Julian Siegel moved to Fort Collins in 1924, immigrating from Poland, first working as a door-to-door salesman before opening Julian’s, a women’s clothing shop at 114 S. College Avenue. In 1942, he moved his shop across the street to the Colorado Building. Shortly after renting the 137 S. College unit, he commissioned an architect to design a Modern store-front, the one you see today and one of the only of such styled storefronts of its kind to survive in Fort Collins. Julian acquired the northern half of the building in 1957 and continued operating his store here until 1985, and the northern half of the building remains in the Siegel family to this day. Beyond running his shop, Siegel was known in the community as a civil rights advocate from the 1940s to the 1960s. Partnering with Reverend Harold McMillian of the Congregational Church, Siegel and McMillian visited many of the downtown shop owners, petitioning them to remove the “White Trade Only” signs that appeared in many storefronts in downtown Fort Collins through the 1960s. Julian passed away in 1993, and his wife Ida in 2012. They are both buried in Pensacola, Florida.
Other Significant Sites#
Please note that the properties below, while highlighted as important locations, may not be open to the public as they are private residences/sites of worship. Please remain on public sidewalks, respect posted signs, and respect the privacy of the residents/congregation.

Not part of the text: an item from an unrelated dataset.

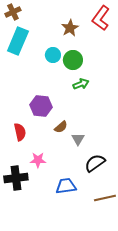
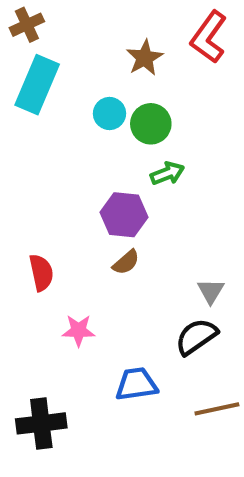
purple hexagon: (41, 106) -> (124, 215), moved
gray triangle: (78, 139) -> (211, 291), moved
black cross: (16, 178) -> (41, 423), moved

502 Wayne Street, the Siegel Residence#
Built in 1941 for the Siegel family, this brick home at 502 Wayne Street remained the Siegel family home for much of their time while living in Fort Collins.
Congregation Har Shalom, 725 W. Drake Rd.#
Congregation Har Shalom became the first permanent synagogue in Fort Collins for the Jewish community co-founded in 1982 by the Aaronson, Hanck, and Sherrod families.